她很痛苦,但是痛苦同樣也是催促他面對的理由。
眼前這個面具人說得對。
她是個病人,病入膏肓的人。
可即便是如此,她也想要自己給自己治病。
「就當是感謝你們讓我找到病根吧。」
穆晚收回目光,轉過身,背對著寧瑤池。
「我今晚放過你們一次,但僅僅就只有這一次了,下次見面,我保證把你們緝拿歸案。」
留下這句話,她毫不猶豫邁步朝著外面走去。
被吊著的寧瑤池注視著她的背影,高聲疾呼。
「你一定還想要再見到我們的!」
她的語氣裡面充滿了篤定。
但卻讓穆晚不屑一顧,連頭都懶得回上一下。
寧瑤池的聲音還在後面響起。
「只不過下一次你就沒有像現在這樣的機會了!」
「穆晚,你最好一輩子別後悔!」
「放心,我絕對不會後悔。
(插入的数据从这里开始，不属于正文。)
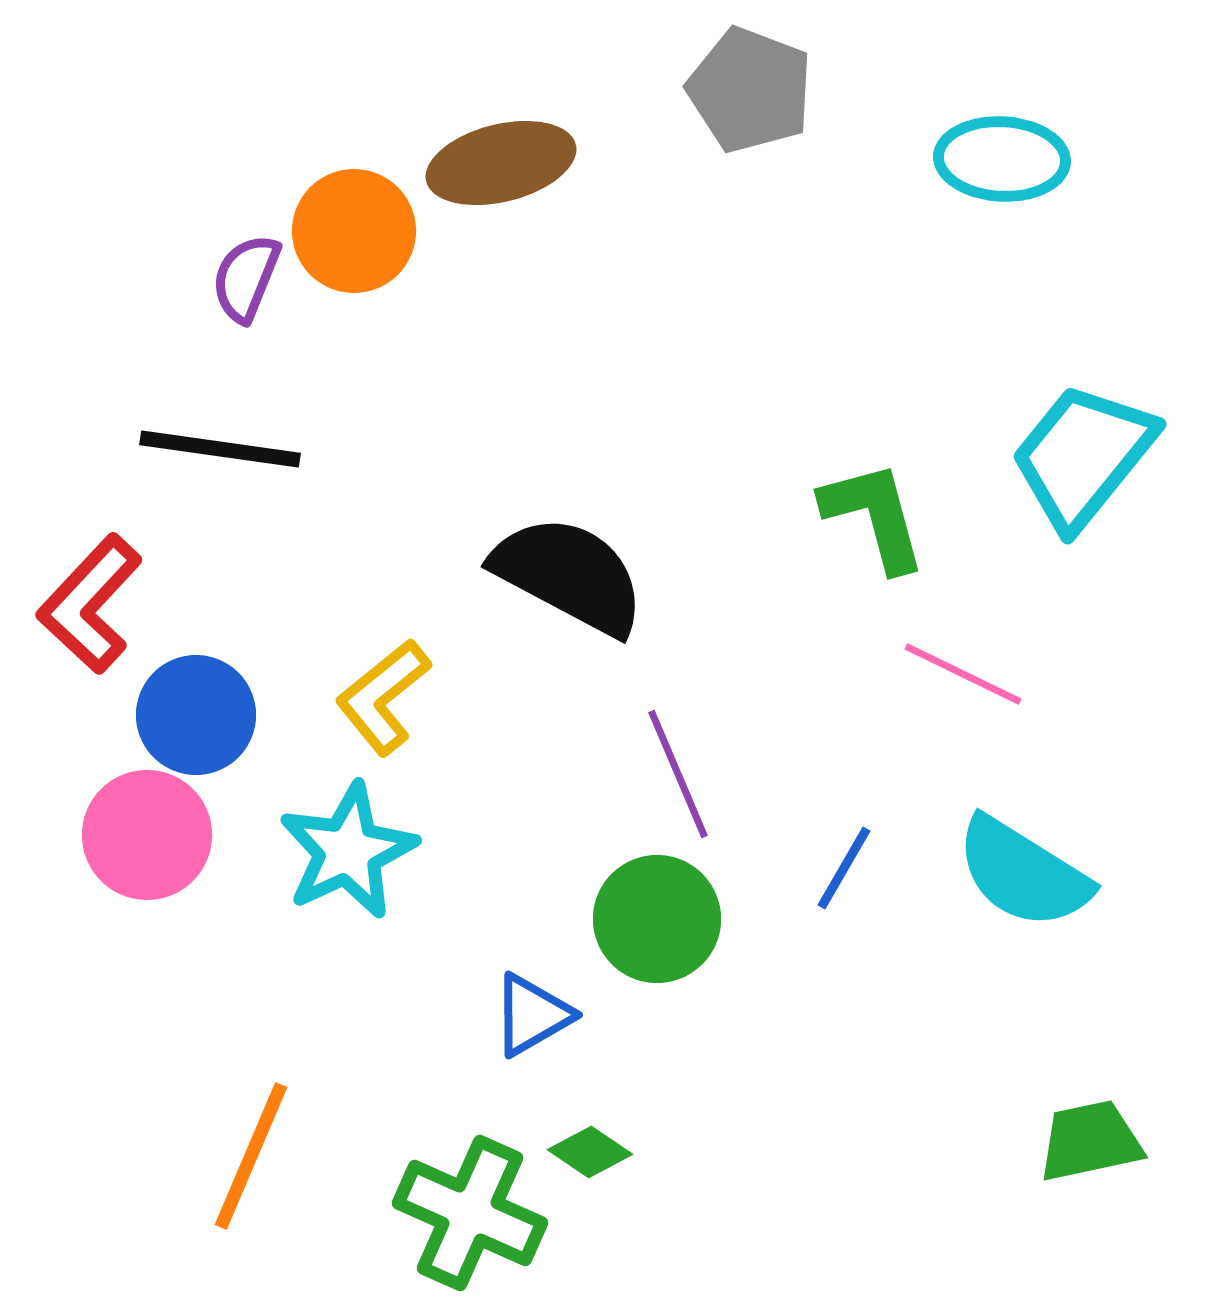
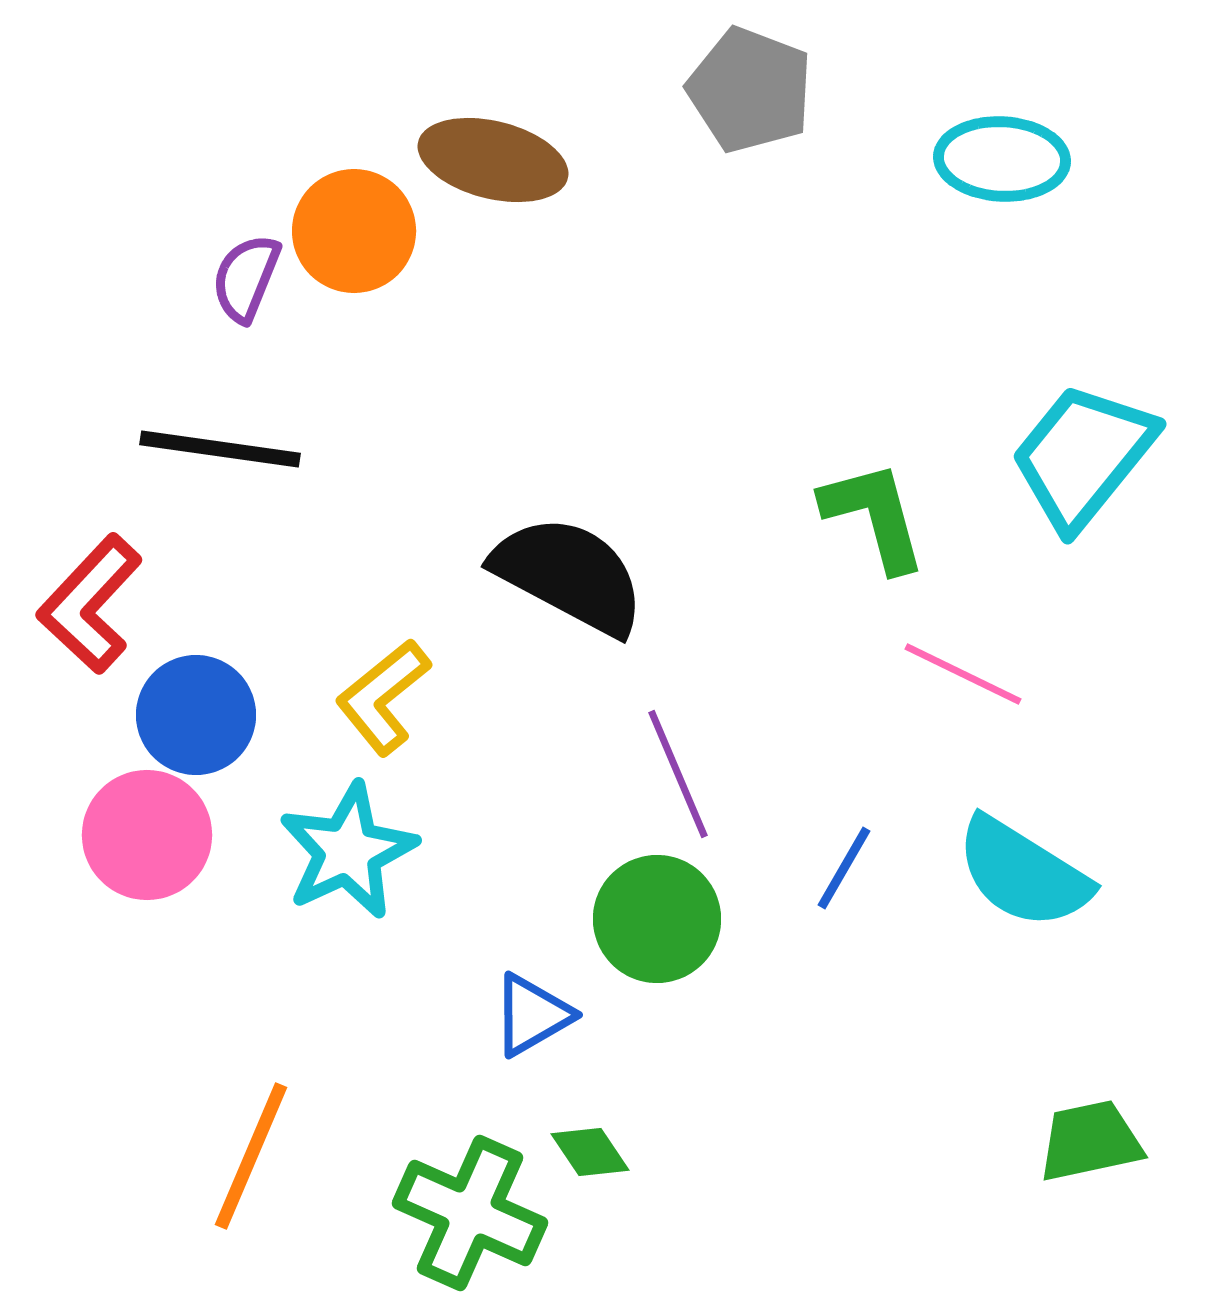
brown ellipse: moved 8 px left, 3 px up; rotated 28 degrees clockwise
green diamond: rotated 22 degrees clockwise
」
穆晚握住門把手,猛地一拽。
叮鈴。
風鈴響起。
門被打開。
她二話不說,直接一頭扎進了門外的世界。
今晚,就只是她作為城衛司副司使的一次任性罷了。
後悔?
那是給能後悔的人說的。
但這一次,到了她這裡,恐怕如意店的這個記錄第一次被打破了。
他們用別人如意來換自己如意,這一次,總算是如意不了吧。
想到這裡,她看著遠處的夜色,目光明亮,隨即二話不說,直接一步邁出,朝著遠處而去。
如意店內。
那捆綁著的絲線瞬間被收回,消失的無影無蹤。
寧瑤池的身體從高處落下,無力跌坐在了地上。
她低著頭,因為有著面具根本讓人看不到她如今的表情如何。
但是……
緊接著,她就緩緩抬起頭,朝著那緊閉的房門看去。
那原本深邃的目光頓時發生了變化。
眉眼似乎在一瞬間上挑了些許。
所有的一切都和計劃當中要求的別無二致。
她這部分任務……算是圓滿完成了。
那接下來,可就要看其他人的了。